4366- Ve İmâm el-Leys ibn Sa’d şöyle demiştir: Bana Yahya ibnu Saîd, Kesîr ibn Eflâh’ın oğlu Omer’den; o da Ebû Katâde’nin âzâdlısı olan Ebû Muhammed’den tahdîs etti ki, Ebû Katâde şöyle demiştir: Huneyn günü olduğu zaman müslümânlardan bir adama baktım ki, o müşriklerden bir adamla mukaatele ediyor. Müşriklerden olan bir diğeri ise müslümânı öldürmek için arka tarafından onu aldatmağa uğraşıyordu. Ben hemen onu aldatmağa çalışan kişiye doğru koştum. O beni vurmak için elini kaldırdı. Ben onun elini vurup kestim. Sonra o kişi beni tutup sıkı bir sarmalayışla beni kucakladı; beni o derecede sıktı ki, ölmekten korktum. Sonra beni bıraktı ve çözüldü. Ben de onu iteledim. Sonra onu öldürdüm. Müslümanlar bozuldular, ben de onlarla beraber bozguna uğradım. Bu sırada (bozulmayan insanların içinde) Omer ibnu’l-Hattâb’la karşılaştım. Ona:
— İnsanlara ne oluyor? dedim. Omer:
— Allah’ın emri (yâni hükmü ve takdiri), dedi.
Sonra bozulan insanlar Rasûlüllah’a döndüler. Bunun üzerine Rasûlüllah:
— “Her kim öldürdüğü bir maktul üzerine beyyine dikerse, öldürdüğü kişinin eşyası onundur” buyurdu.

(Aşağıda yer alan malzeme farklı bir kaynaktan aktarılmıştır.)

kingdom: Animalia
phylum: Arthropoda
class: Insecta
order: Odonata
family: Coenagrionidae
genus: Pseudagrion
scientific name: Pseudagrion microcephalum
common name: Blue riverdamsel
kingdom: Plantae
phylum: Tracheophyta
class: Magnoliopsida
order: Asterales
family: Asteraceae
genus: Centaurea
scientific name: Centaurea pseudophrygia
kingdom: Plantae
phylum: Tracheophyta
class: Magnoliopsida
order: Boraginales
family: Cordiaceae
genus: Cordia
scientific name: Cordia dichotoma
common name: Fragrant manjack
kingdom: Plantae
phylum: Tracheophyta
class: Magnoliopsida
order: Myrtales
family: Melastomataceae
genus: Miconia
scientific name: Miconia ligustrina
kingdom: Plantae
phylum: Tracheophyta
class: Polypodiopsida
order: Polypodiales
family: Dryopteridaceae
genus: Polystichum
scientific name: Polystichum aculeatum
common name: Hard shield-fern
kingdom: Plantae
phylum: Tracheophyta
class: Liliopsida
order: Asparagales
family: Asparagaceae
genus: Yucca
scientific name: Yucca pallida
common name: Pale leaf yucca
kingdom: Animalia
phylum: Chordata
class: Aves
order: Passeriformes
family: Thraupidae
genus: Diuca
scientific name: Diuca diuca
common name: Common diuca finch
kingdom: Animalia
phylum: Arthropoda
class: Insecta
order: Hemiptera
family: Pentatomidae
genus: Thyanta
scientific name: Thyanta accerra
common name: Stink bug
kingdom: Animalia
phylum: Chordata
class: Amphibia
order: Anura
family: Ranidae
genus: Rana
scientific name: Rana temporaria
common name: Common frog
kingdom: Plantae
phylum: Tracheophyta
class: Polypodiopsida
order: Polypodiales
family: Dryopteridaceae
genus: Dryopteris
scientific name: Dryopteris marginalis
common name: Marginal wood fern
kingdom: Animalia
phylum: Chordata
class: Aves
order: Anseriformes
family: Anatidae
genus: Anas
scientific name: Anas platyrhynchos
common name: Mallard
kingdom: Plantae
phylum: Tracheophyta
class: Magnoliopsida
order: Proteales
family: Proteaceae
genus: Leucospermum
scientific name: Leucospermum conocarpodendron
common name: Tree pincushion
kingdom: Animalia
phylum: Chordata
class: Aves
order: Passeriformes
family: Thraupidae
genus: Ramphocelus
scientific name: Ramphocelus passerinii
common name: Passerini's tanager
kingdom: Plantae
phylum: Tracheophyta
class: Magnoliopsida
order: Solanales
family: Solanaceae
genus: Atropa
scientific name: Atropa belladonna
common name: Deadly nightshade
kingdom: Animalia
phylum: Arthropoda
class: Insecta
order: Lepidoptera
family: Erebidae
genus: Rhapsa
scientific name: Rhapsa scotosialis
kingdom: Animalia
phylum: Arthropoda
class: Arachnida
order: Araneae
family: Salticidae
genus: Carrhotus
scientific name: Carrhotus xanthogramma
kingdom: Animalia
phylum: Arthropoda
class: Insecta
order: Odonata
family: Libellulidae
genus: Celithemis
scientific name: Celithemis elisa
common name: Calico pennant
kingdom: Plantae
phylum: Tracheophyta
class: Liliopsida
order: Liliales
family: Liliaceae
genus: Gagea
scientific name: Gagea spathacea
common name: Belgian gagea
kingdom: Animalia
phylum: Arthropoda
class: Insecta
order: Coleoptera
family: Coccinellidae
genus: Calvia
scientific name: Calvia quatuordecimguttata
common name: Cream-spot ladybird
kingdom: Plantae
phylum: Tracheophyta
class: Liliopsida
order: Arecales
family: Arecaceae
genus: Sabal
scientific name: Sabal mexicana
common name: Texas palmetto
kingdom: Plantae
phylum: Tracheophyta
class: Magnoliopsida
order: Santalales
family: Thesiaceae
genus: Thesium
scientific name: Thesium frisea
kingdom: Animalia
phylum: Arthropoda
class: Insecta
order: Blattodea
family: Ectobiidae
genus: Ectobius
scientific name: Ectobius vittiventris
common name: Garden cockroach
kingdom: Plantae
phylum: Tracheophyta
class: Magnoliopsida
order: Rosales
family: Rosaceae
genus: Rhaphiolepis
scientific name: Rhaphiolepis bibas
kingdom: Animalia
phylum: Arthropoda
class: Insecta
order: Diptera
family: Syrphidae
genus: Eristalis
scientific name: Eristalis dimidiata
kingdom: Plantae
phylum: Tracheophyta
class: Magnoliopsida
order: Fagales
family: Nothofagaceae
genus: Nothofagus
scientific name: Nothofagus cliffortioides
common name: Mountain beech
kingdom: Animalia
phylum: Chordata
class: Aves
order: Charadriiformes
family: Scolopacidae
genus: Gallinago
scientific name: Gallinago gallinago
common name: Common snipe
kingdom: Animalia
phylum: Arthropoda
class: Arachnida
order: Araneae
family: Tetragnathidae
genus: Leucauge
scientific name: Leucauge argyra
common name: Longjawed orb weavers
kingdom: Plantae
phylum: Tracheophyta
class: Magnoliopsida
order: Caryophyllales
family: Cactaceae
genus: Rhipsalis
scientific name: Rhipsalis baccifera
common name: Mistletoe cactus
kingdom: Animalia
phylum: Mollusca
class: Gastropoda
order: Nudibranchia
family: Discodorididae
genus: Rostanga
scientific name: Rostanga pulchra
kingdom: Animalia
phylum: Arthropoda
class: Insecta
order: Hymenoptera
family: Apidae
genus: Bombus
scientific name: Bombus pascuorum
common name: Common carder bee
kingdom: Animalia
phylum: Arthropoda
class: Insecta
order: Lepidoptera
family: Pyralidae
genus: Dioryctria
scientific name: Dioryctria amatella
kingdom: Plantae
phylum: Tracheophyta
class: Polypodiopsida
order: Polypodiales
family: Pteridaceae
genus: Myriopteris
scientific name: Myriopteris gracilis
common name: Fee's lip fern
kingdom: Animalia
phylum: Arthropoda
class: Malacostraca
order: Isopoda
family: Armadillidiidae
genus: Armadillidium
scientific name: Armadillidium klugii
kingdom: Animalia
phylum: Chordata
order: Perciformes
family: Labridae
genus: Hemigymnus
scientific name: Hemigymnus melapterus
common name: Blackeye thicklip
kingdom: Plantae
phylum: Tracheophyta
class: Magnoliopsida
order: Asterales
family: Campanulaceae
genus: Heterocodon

Ben hemen öldürdüğüm maktulün üzerine bir şâhid aramak için kalktım, fakat benim için şehâdet edecek bir kimse göremedim. Sonra aklıma geldi de, o adamın işini Rasûlüllah’a zikrettim. Meclisinde oturanlardan biri:
— Bunun öldürdüğünü zikretmekte bulunduğu o maktulün silâhı benim yanımdadır. Onun yerine başka şeylerle Ebû Katâde’yi razı kıl, dedi.
Ebû Bekr:
— Hayır olamaz. Peygamber o silâhı Kureyş’ten gevşek ve âciz bir kula vermez ve Allah ve Rasûlü yolunda harbeden Allah arslanlarından bir arslanı terkedemez, dedi.
Râvî dedi ki: Akabinde Rasûlüllah kalktı ve o silâhı bana verdi. Ben de onun bedeliyle bir bustân satın aldım. İşte bu, İslâm içinde aslına mâlik olduğum ilk maldır.